Soundtrack album by Bob and Doug McKenzie
- Released: 1983
- Recorded: 1983
- Genre: Soundtrack
- Length: 42:00
- Label: PolyGram Mercury Anthem
- Producer: Marc Giacomelli Rick Shurman Ian Thomas

Bob and Doug McKenzie chronology
| The Great White North (1981) | Strange Brew (1983) |  |

= Strange Brew (soundtrack) =

Strange Brew is the soundtrack album to the 1983 cult comedy film, Strange Brew. It was released in August 1983 by PolyGram and Anthem Records of Canada (ANR 1-1042). (Full title: The Adventures of Bob and Doug McKenzie Strange Brew Excerpts from the Original Soundtrack). Unlike most soundtrack tie-ins, the album features continuing comedy sketches by the title duo, Bob and Doug McKenzie (Rick Moranis and Dave Thomas). Most of the album is sketches and film dialogue, while the music sampling is usually accompanied by the characters' commentary. The main title theme was performed by Thomas' brother, Ian Thomas. The album was produced by Marc Giacomelli, Rick Shurman and Ian Thomas.
The album was only available for a short amount of time and was finally reissued on CD in 2026 on the 44 3/4 Anniversary retrospective which brings the album along with the film of the same name on Blu Ray and the Great White North album together in one package.

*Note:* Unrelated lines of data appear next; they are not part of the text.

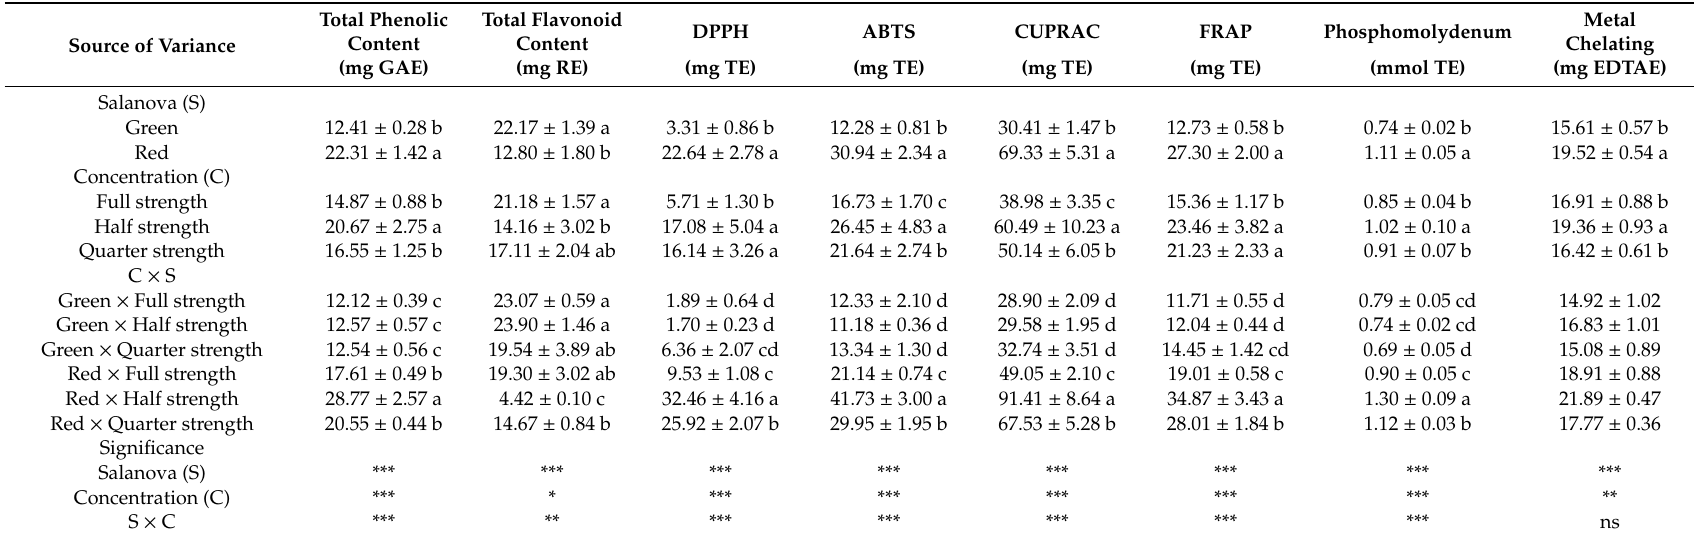
Table 2. Total phenolic acids, total flavonoid content, and antioxidant activities in green and red Salanova lettuce (S) in nutrient solutions with di ff erent macrocations concentration (C). GAE, gallic acid equivalents, RE, rutin equivalents, TE, trolox equivalents, EDTAE, ethylenediaminetetraacetic acid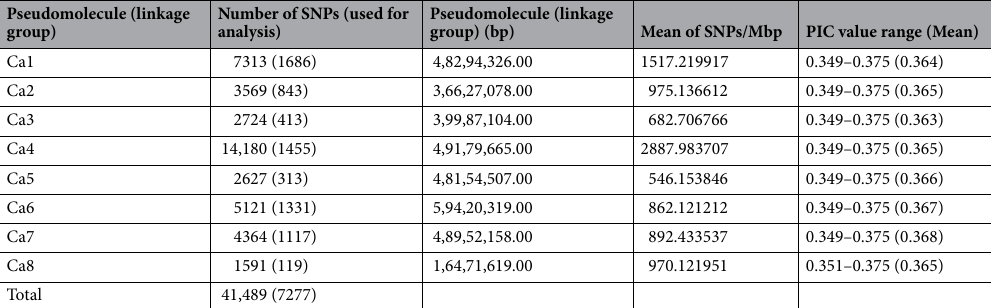
Pseudomolecule (linkage group)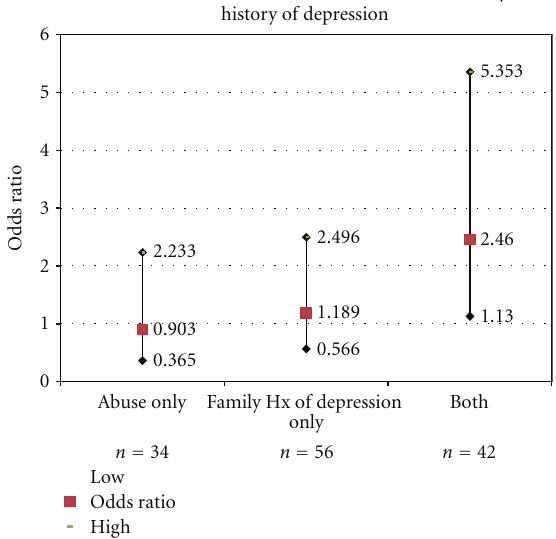
Figure 2: Odds ratios for risk of developing MDD in the context of a family history of Major Depressive Disorder and childhood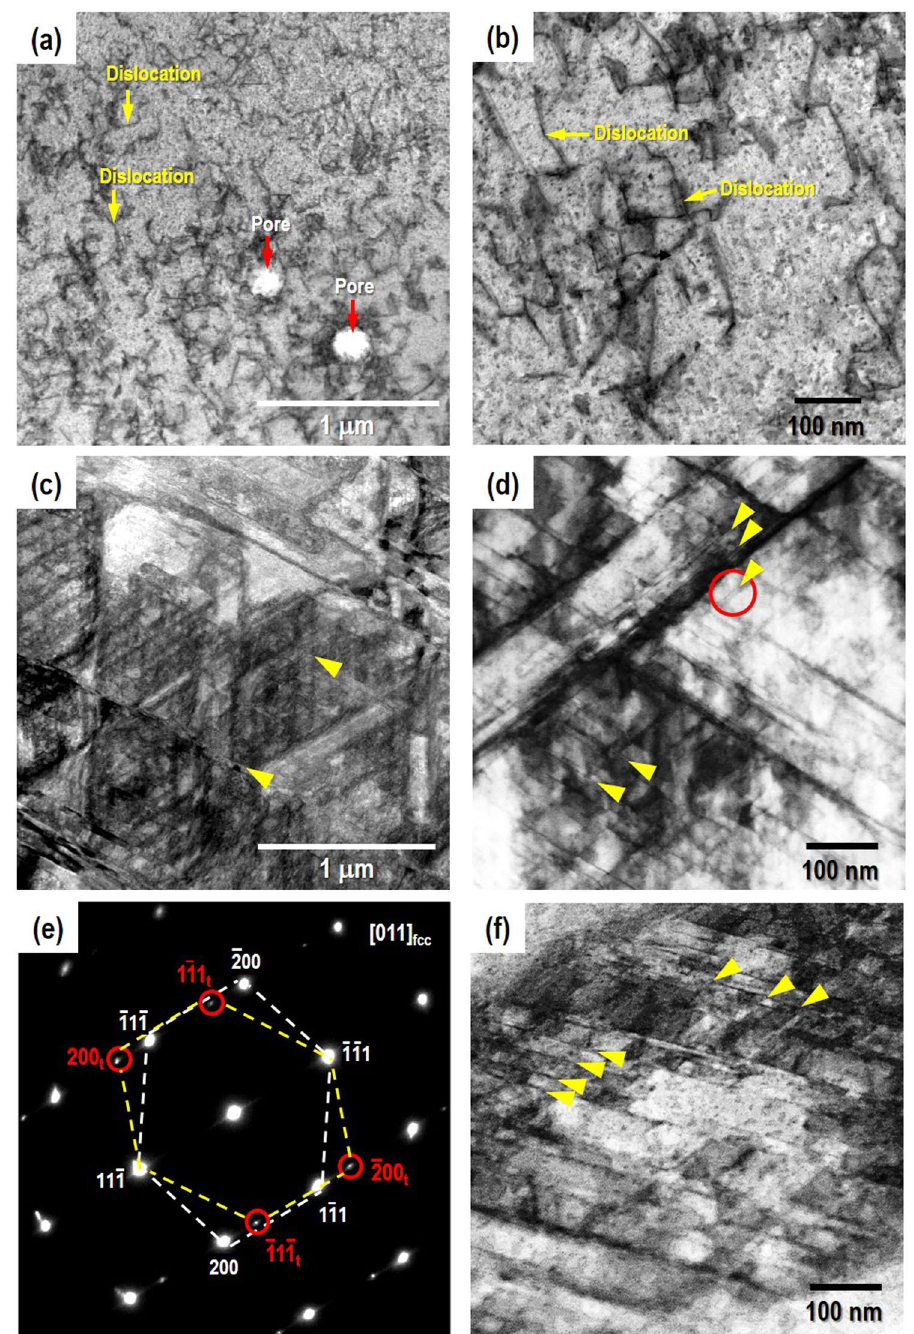
Figure 6. BF-STEM images along the 〈 101 〉 zone axis showing dislocations in as built ( a , b ) and multiple slip systems in deformed (engineering strain, ε = 58%) with LSR (2 × 10 − 5 s − 1 ) ( c , d ) AM CrCoNi alloy. Marked twin spots in selected area diffraction (SAD) pattern (e) taken at the red circle in ( d ). Note that ( f ) is taken from deformed ( ε = 47%) with HSR (2 × 10 − 3 s − 1 ) AM CrCoNi alloy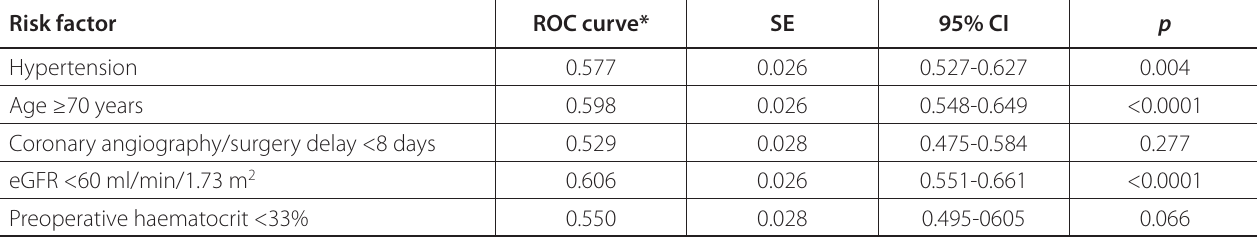
Table 4. Prediction model of acute kidney injury using the risk factors resulted from the multiple logistic regression analysis. Risk factor ROC curve*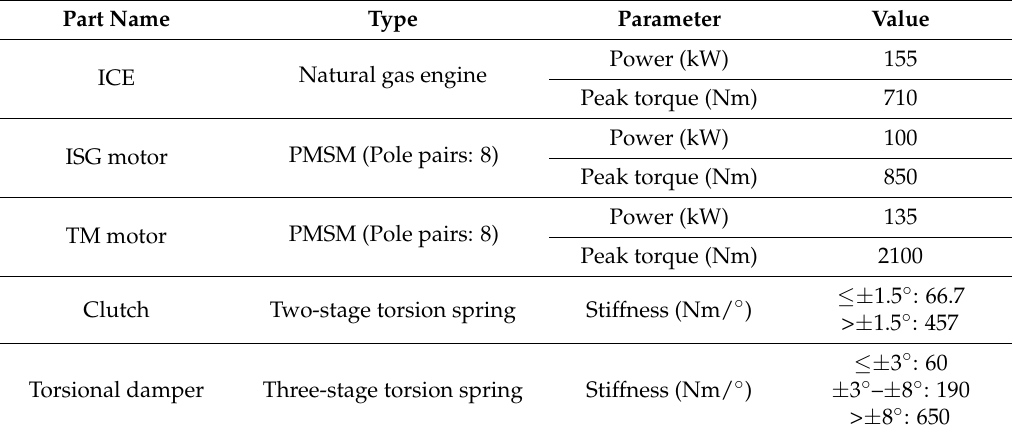
Figure 1. Schematic diagram of the hybrid powertrain system. Table 1. Main components and parameters of the hybrid system [31].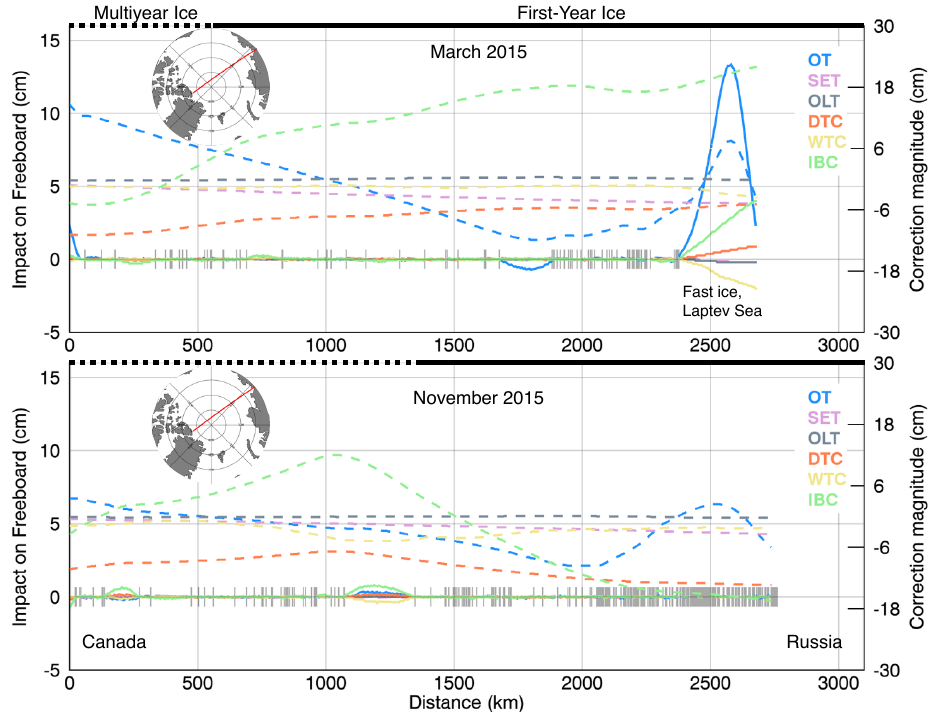
Figure 3. The impact of geophysical corrections on the CryoSat-2 freeboard of a single orbit segment (solid lines), which starts in Lincoln Sea north of Canada over multiyear ice and ends over fast ice in the Laptev Sea. The explanation for the acronyms can be found in Table 1. The corresponding dashed lines (right axis) represent the absolute corrections, that are applied. Note, that we increased DTC by 2.2 m to make it visible in this plot (see Figure 1b). The vertical grey lines flag detected leads in the ice cover. The black dashed and solid lines on the top flag the first-year ice and multiyear ice regimes along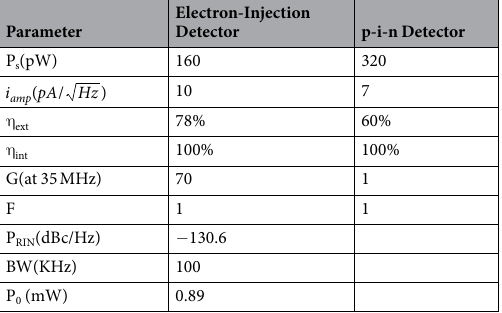
Table 1. Key parameters defining the system SNR performance.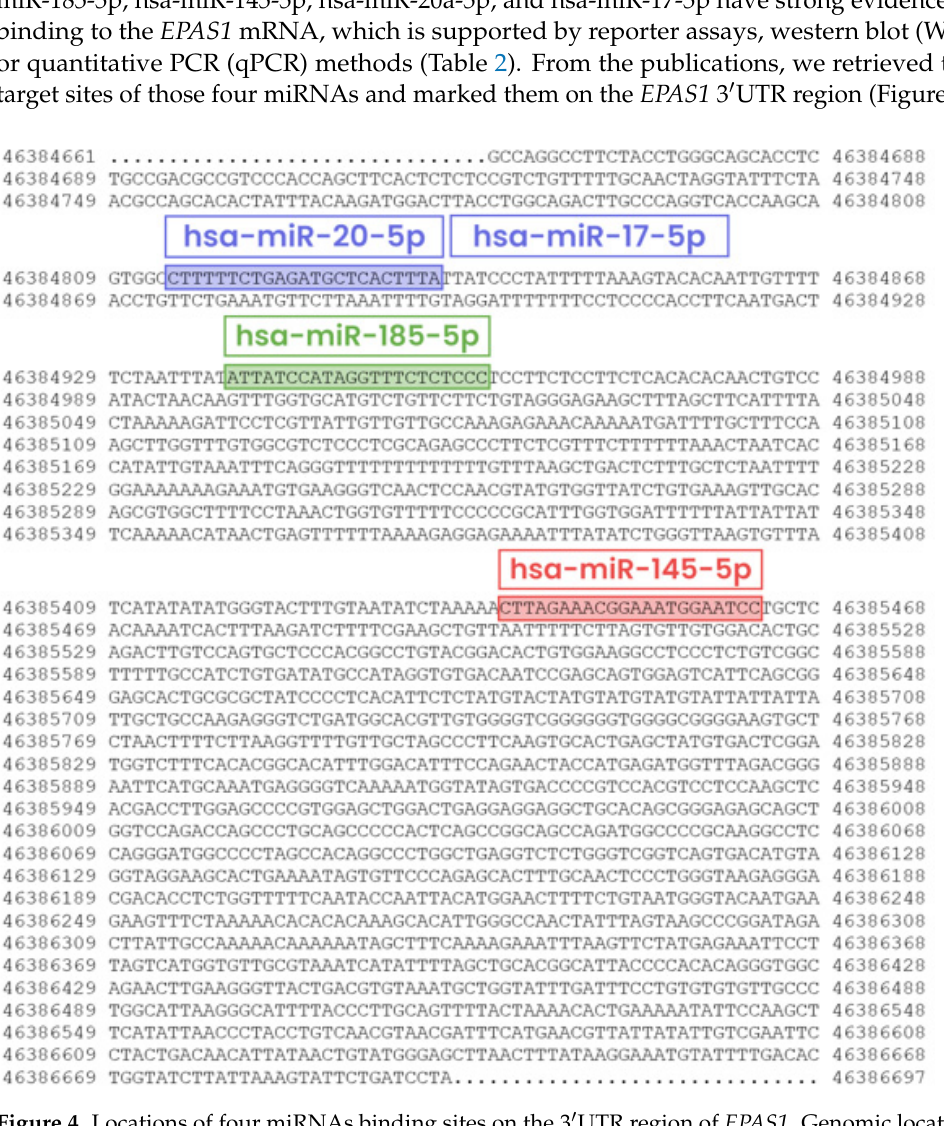
Figure 4. Locations of four miRNAs binding sites on the 3 ′ UTR region of EPAS1. Genomic location of the 3 ′ UTR region is from 46,384,661 to 46,386,697 bps (genome assembly GRCh38) . The EPAS1 protein has also been a target for long non-coding RNAs (lncRNAs). Zhu et al. (2021) showed that the lncRNA zing finger antisense 1 (ZFAS1) interacted with the EPAS1 protein and up-regulated the protein levels of EPAS1. The exact mechanism for upregulation of EPAS1 is still unknown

This is the second and final album released by the duo.

==Awards==
The soundtrack won the Juno Award for Best Comedy Album in 1984. Bob and Doug accepted the award in person at the awards ceremony, held 5 December 1984, which also happened to be hosted by SCTV alums, Joe Flaherty and Andrea Martin.

==Track listing==

| No. | Title | Length |
|---|---|---|
| 1. | "This Isn't Our Second Album" | 4:01 |
| 2. | "Welcome to Our Movie / Mutants" | 3:15 |
| 3. | "Mutants of 2051 II" | 3:22 |
| 4. | "I Didn't Do it, You Knob" | 1:54 |
| 5. | "Mouse in a Bottle (Film Dialogue)" | 5:33 |
| 6. | "Strange Brew" | 3:37 |
| 7. | "Behind the Scenes" | 0:58 |
| 8. | "Shakespeare Horked Our Script" | 1:53 |
| 9. | "The Game (Film Dialogue)" | 2:44 |
| 10. | "I Did it, You Knob" | 1:57 |
| 11. | "The Chase (Film Dialogue)" | 3:50 |
| 12. | "I Did it Again, You Knob" | 1:26 |
| 13. | "The Love Theme" | 1:34 |
| 14. | "Another Strange Brew (Film Dialogue)" | 5:21 |
| Total length: |  | 42:00 |

==Motion picture score==
As with the soundtrack album, the motion picture score was released for a short amount of time and remains out of print. The album runs approximately 63 minutes in length and was composed and conducted by Charles Fox.